→ EXERCISE TASK A
Name every example use case given in the voice input guide.
→ EXERCISE TASK B
Go on with the voice input guide from its last line.
-- Start SELECTED PASSAGE --
Reduced Cognitive Load
Users can focus on articulating their ideas instead of editing text as they type.
Example Use cases
Financial Analysts on the Move
Analysts commuting or walking between meetings can speak questions like “What’s the impact of today’s Fed announcement on bond yields?” into the prompt box without stopping to type.
Executive Summarization
A manager uses voice to say: “Summarize Q1 performance highlights from our internal reports and flag any anomalies,”.
Customer Service Triage
Agents can dictate incoming customer questions directly into the system — useful for hands-busy environments or for real-time escalation.
Want to contribute a use case? Contact us.
Is there functionality that could be useful to your business use case not covered? get in touch.
Step-by-Step Guide
Locate the Microphone Icon
Visit a chat in the app that includes a text input.
Look for the microphone icon on the right side of the input.
Click to Activate Voice Input
Click the microphone icon to begin recording.
You may be prompted to grant microphone access if it’s your first time using the feature.
Speak Your Prompt
Clearly speak your message or prompt.
You’ll see the transcribed text appear in the input field as you talk — in near real time1.
Privacy Note: Voice data is not stored. It is transcribed in real time and discarded immediately after transcription.
Stick to one language
Do not switch between languages during your single prompts as the models can not yet handle these transitions easily. Some anglicism might be okay but refrain from speaking successive sentences in different languages.
Finish and Submit
Once you’ve finished speaking, click the "Stop“ button to stop recording.
Note: The system does not automatically stop listening; it will continue to capture input until you manually stop.
Review Before Sending
After speaking, always check the transcribed text in the prompt box — you can edit anything before submitting it.
Review and optionally edit the transcribed text.
Press Enter or click “Send” to submit your prompt.
If no toggle is present, refer to the https://unique-ch.atlassian.net/wiki/spaces/PUBDOC/pages/1385071607 guide to setup the landscape correctly.
-- End SELECTED PASSAGE --
-- Start GIVEN INFORMATION --
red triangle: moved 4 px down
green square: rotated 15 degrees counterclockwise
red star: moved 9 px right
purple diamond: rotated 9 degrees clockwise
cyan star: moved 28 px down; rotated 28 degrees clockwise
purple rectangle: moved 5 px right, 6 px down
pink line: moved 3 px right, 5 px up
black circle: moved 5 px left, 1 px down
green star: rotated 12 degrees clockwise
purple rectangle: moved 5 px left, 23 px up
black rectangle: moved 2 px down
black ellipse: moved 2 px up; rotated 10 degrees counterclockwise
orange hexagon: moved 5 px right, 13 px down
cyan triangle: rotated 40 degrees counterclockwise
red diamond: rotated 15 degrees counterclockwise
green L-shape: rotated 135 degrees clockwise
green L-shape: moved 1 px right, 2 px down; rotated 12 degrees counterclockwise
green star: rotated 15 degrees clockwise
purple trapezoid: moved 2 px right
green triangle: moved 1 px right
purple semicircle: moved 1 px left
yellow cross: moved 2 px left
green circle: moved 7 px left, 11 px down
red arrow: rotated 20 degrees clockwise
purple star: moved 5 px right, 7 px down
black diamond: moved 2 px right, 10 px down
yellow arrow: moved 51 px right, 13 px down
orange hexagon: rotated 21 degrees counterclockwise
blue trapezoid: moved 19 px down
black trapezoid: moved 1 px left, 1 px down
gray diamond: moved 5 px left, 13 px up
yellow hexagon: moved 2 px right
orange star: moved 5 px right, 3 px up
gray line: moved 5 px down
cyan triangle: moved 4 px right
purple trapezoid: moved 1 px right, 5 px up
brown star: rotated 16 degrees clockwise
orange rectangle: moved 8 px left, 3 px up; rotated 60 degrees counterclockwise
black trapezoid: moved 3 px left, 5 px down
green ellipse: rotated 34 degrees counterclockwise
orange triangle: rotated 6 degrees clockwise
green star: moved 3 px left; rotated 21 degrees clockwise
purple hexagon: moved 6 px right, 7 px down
-- End GIVEN INFORMATION --
→ TASK RESULT A
Financial Analysts on the Move
Executive Summarization
Customer Service Triage

→ TASK RESULT B
Documentation for Infrastructure is available at https://unique-ch.atlassian.net/wiki/spaces/PUBDOC/pages/1385367154.
Tips & Tricks
Tap, Speak, Send
Use the microphone icon to quickly input long or complex prompts hands-free. Especially useful for mobile workflows or when referencing multiple variables aloud.
Speak Naturally
The system is optimized for natural language. Don’t worry about being overly formal — just talk as if you're asking a colleague.
Pause for Clarity
Brief pauses help improve transcription accuracy and let the system segment your speech correctly (useful for multi-part prompts).
Combine With Keyboard if Necessary
Speak the main part of your prompt, then use the keyboard to fine-tune or add parameters (e.g., “... but exclude any data before 2020”).
If you don’t see the microphone toggle, please double check the following:
You’re using a supported browser.
You’ve granted microphone permissions.
Your device has a working microphone.
The feature has been setup successfully setup as outlined in https://unique-ch.atlassian.net/wiki/spaces/PUBDOC/pages/1385071607.
Limitations
We currently support four languages: English, German, French, and Italian. English and German work better, with fewer mistakes.
French and Italian have some challenges, like:
Emotion and Tone: Sometimes the feeling or tone isn't captured correctly.
Regional Dialects: Different accents can cause errors.
Symbols and Numbers: These can be tricky to transcribe.
Shouted or Slow Speech: Loud or slow talking might lead to mistakes.
Homophones and Ambiguity: Words that sound alike or unclear meanings can be confusing.
Context and Conversation: Understanding the flow of conversation can be difficult.
Our solution uses Microsoft’s Azure Text-to-Speech, so we're limited by what it can do. We'll update and improve as new features become available.
Real-time streaming is technically impossible due to the network latency and processing of the AI services. The average stream response time is between 1~5 seconds (5G, Wifi) depending on the network of the browser/user.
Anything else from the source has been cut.